More than 112,000 measles cases in 170 countries have been reported to the WHO so far this year. By contrast, about 28,000 measles cases in 163 countries were reported at this time last year, the WHO says. There are likely many more cases that have gone unreported, the WHO says, but the data provides a good sense of global disease trends.
The Centers for Disease Control and Prevention (CDC) on Monday also released updated figures for domestic cases of measles. There have been 555 confirmed cases in 20 states so far in 2019 — almost 100 more cases than last week, and only about 100 less than the record-setting 667 cases recorded in 2014. There were more measles cases that year than in any since the disease was declared eliminated in the U.S. in 2000, and the U.S. is on pace to surpass that number this year.
Measles is a highly contagious virus, but it can be easily prevented with the measles, mumps and rubella (MMR) vaccine. The rising tally in the U.S. is concerning because it suggests that pockets of vaccine skepticism are allowing the preventable illness to creep back. But vaccination rates in the U.S. are still quite high, and the domestic outbreak pales in comparison to some in other countries. The WHO says outbreaks are underway in the Democratic Republic of the Congo, Ethiopia, Georgia, Kazakhstan, Kyrgyzstan, Madagascar, Myanmar, the Philippines, Sudan, Thailand and Ukraine, “causing many deaths — mostly among children.” Vaccination rates have traditionally been low in many of these countries, due in part to low access to vaccines.
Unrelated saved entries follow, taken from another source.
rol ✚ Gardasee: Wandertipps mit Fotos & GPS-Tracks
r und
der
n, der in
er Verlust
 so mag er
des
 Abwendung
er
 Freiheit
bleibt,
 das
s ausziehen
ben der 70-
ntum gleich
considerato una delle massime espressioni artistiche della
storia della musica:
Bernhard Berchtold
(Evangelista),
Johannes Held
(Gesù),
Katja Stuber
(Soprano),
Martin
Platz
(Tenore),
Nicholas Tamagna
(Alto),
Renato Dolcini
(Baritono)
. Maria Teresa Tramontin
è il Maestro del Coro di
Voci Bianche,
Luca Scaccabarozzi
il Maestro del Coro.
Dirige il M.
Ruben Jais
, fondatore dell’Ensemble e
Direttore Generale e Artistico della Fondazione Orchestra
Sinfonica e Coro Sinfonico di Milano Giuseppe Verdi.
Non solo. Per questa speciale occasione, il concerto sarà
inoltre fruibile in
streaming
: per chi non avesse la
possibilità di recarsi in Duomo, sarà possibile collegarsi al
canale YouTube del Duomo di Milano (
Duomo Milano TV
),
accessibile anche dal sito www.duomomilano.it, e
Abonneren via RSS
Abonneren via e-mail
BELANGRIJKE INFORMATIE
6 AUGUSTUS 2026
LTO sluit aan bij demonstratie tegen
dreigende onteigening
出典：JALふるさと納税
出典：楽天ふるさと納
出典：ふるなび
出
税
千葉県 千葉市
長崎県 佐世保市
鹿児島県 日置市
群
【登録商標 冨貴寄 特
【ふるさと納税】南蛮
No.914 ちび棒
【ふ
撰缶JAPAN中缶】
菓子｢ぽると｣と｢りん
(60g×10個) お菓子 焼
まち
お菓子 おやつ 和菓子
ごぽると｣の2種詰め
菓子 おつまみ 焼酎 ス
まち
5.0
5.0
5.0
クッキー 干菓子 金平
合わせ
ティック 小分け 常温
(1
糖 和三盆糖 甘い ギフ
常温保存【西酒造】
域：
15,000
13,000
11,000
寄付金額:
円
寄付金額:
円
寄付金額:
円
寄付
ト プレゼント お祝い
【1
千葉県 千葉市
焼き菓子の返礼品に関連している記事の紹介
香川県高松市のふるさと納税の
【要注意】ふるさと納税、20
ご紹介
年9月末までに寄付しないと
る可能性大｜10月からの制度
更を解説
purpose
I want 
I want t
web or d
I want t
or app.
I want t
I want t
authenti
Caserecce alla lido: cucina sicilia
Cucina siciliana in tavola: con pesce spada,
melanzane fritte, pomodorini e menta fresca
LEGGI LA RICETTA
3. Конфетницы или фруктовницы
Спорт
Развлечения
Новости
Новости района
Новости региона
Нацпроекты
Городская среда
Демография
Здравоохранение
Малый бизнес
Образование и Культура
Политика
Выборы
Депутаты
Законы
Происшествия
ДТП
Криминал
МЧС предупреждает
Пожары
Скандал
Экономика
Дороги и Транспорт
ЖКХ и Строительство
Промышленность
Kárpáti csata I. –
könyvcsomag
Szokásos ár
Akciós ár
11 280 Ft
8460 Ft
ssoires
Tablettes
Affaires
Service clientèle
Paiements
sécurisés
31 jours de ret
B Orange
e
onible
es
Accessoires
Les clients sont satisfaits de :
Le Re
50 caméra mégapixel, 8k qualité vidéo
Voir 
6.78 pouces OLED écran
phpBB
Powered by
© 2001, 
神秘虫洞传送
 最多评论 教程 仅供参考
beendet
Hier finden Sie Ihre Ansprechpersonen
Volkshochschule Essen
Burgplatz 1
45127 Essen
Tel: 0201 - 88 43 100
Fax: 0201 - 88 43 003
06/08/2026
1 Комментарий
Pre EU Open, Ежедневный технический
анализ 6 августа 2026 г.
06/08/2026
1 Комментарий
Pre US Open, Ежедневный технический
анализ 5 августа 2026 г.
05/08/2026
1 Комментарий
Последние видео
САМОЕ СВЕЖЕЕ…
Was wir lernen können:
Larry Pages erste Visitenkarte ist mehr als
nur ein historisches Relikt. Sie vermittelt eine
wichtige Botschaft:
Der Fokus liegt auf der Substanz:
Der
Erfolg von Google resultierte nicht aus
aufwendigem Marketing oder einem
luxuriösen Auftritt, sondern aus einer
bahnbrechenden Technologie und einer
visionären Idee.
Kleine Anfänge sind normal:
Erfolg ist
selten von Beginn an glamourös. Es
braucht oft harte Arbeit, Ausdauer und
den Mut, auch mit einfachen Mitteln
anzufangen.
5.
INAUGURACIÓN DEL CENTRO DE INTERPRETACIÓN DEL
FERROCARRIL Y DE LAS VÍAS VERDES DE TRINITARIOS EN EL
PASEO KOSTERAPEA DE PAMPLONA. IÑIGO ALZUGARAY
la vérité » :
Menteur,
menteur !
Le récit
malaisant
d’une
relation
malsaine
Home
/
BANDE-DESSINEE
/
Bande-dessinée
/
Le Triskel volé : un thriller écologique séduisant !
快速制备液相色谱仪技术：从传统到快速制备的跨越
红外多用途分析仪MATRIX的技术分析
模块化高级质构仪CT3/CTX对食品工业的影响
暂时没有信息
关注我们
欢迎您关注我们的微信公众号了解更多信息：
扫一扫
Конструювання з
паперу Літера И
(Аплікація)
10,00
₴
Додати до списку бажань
In 2017, the most recent year with estimates available, measles killed about 110,000 people worldwide, the WHO says. That’s far fewer than even a couple decades ago, but the WHO warned in a report last year that gaps in vaccination coverage worldwide are allowing case counts to spike across the globe.
The WHO estimates that coverage from the first dose of the MMR vaccine is at about 85% worldwide, short of its goal of 95%. Even fewer people get the second MMR dose, with coverage at about 67% globally.